Koopman Autoencoders with Continuous-Time Latent Dynamics for Fluid Dynamics Forecasting
This work addresses the problem of fluid dynamics forecasting for computational fluid dynamics applications, offering an incremental improvement over existing discrete-time Koopman methods.
The paper tackles the trade-off between short-term accuracy and long-horizon stability in data-driven surrogate models for turbulent flow simulation by introducing a continuous-time Koopman autoencoder framework, which demonstrates robustness to temporal resolution and enables efficient long-horizon forecasting with improved stability and extrapolation properties.

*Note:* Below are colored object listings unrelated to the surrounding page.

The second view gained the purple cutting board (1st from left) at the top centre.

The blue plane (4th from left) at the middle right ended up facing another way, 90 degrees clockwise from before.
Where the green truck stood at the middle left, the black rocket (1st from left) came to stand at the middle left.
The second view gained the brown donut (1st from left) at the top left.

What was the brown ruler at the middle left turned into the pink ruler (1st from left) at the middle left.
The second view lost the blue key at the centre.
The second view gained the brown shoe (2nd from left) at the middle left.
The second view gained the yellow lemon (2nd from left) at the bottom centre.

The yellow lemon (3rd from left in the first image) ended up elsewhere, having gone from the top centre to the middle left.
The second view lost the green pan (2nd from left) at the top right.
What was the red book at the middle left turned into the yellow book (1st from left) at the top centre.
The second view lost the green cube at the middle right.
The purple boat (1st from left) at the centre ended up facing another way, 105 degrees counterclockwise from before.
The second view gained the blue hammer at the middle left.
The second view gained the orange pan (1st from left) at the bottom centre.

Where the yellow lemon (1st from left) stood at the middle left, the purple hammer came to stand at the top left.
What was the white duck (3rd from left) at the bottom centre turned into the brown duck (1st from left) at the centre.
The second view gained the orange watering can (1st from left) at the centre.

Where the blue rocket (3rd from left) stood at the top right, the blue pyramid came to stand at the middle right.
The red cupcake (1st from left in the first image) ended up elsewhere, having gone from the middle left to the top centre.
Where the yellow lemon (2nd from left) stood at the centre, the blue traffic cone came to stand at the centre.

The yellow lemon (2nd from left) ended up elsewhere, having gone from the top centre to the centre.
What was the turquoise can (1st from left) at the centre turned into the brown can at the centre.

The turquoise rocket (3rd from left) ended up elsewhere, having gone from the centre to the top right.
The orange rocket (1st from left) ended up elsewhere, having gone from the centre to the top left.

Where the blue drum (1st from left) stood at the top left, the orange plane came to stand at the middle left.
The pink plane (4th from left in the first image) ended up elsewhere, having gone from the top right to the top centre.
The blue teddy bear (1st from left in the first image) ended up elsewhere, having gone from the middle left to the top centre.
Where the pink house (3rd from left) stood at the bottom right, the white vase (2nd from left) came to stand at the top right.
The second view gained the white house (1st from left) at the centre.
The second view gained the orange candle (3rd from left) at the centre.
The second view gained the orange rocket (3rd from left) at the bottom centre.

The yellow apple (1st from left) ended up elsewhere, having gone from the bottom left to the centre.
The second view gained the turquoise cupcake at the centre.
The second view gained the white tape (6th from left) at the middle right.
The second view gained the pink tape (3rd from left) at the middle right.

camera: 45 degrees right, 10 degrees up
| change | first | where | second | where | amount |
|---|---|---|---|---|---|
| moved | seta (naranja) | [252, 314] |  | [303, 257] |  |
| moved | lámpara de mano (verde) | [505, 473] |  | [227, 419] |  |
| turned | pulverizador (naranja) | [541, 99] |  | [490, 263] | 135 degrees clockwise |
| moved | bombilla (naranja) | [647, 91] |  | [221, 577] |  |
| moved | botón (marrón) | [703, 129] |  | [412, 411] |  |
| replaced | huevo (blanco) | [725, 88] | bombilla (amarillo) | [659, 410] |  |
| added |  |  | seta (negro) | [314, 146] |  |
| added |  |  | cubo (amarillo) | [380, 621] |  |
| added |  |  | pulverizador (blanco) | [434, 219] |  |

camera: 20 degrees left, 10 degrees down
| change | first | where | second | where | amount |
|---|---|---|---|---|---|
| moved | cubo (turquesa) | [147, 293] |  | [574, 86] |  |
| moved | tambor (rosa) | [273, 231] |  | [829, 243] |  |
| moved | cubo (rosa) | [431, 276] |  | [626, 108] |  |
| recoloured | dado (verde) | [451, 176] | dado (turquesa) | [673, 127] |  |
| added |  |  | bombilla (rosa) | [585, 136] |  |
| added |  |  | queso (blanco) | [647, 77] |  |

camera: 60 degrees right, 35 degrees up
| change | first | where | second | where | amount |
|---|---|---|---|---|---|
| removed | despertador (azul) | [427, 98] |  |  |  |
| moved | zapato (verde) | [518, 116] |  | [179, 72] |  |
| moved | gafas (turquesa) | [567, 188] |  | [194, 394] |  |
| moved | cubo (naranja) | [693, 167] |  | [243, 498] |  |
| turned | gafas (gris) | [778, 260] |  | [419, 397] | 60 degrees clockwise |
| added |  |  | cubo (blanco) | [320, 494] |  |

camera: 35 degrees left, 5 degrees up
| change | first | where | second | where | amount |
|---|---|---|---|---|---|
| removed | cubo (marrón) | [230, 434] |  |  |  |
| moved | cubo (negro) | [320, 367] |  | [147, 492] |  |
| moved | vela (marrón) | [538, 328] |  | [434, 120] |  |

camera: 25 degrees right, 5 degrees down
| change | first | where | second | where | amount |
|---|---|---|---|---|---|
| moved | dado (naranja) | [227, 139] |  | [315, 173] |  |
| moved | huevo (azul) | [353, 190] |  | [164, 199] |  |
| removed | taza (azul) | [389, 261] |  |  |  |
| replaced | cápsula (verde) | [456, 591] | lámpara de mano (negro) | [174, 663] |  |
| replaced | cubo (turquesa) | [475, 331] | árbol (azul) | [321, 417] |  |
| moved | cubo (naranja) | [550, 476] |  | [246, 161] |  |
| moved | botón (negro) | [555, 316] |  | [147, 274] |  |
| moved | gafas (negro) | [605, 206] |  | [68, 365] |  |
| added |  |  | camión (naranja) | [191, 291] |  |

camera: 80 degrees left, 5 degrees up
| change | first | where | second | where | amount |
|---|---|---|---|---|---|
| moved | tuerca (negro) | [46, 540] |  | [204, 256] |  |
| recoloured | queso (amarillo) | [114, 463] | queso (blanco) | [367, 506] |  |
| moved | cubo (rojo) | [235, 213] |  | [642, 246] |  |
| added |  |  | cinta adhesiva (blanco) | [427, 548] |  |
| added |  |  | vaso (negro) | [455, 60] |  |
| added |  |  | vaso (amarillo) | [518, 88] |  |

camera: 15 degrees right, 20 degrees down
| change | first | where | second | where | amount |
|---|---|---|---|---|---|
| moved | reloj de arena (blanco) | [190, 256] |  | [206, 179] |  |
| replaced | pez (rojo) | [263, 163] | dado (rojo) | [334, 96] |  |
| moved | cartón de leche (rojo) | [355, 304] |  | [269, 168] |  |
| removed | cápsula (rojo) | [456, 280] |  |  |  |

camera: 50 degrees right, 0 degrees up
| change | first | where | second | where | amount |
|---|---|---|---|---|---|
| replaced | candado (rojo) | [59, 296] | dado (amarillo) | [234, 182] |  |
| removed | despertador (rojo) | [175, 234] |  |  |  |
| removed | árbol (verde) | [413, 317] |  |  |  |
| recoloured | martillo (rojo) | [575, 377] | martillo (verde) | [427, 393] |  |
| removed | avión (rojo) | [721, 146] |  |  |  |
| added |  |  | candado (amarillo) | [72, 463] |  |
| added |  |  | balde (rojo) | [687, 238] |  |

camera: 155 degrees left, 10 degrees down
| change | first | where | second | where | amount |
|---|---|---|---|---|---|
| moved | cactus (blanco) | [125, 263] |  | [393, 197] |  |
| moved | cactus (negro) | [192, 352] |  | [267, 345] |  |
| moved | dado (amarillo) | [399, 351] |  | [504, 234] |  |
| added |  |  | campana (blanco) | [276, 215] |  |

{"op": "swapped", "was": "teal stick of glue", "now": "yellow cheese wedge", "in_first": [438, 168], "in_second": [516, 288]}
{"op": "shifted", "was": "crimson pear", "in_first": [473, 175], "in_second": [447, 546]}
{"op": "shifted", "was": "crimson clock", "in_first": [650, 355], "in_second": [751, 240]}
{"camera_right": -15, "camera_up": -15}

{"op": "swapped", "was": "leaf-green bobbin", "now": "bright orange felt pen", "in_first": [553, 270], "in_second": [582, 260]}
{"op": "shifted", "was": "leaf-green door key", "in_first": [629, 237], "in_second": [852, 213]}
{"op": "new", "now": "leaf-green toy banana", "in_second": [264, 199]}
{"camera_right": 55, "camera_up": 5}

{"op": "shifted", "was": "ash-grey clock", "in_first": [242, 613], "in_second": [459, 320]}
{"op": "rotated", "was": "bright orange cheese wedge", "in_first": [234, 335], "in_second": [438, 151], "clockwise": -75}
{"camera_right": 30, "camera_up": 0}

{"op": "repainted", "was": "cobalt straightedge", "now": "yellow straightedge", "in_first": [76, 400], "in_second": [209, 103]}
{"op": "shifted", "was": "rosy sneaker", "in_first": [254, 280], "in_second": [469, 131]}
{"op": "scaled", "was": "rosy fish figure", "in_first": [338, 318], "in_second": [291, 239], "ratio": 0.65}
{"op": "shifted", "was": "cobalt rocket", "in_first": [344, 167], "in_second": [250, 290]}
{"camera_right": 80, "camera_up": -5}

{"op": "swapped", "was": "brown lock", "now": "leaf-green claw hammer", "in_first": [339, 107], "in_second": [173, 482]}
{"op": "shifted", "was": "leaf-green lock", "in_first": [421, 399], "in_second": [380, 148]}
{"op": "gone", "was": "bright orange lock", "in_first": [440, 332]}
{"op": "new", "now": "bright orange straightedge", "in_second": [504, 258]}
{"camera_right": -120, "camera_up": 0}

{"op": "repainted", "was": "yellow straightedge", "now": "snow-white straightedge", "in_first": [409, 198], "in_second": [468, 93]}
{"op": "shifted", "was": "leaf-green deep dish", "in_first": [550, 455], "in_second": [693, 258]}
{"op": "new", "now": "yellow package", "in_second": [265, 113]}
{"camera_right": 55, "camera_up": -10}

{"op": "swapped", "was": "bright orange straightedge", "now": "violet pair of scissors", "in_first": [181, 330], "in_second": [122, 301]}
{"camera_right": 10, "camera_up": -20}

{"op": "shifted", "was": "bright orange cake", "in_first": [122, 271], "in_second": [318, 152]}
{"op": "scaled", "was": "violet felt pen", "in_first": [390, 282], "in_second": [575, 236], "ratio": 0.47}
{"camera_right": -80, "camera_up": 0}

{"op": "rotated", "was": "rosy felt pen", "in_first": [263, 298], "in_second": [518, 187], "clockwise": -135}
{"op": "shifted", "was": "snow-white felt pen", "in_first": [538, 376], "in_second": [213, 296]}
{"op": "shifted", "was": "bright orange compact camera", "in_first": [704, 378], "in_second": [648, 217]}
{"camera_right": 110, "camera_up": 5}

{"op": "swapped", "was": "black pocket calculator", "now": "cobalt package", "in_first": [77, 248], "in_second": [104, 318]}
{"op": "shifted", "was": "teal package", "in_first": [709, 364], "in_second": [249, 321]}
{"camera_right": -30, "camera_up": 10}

Data-driven surrogate models have emerged as powerful tools for accelerating the simulation of turbulent flows. However, classical approaches which perform autoregressive rollouts often trade off between strong short-term accuracy and long-horizon stability. Koopman autoencoders, inspired by Koopman operator theory, provide a physics-based alternative by mapping nonlinear dynamics into a latent space where linear evolution is conducted. In practice, most existing formulations operate in a discrete-time setting, limiting temporal flexibility. In this work, we introduce a continuous-time Koopman framework that models latent evolution through numerical integration schemes. By allowing variable timesteps at inference, the method demonstrates robustness to temporal resolution and generalizes beyond training regimes. In addition, the learned dynamics closely adhere to the analytical matrix exponential solution, enabling efficient long-horizon forecasting. We evaluate the approach on classical CFD benchmarks and report accuracy, stability, and extrapolation properties.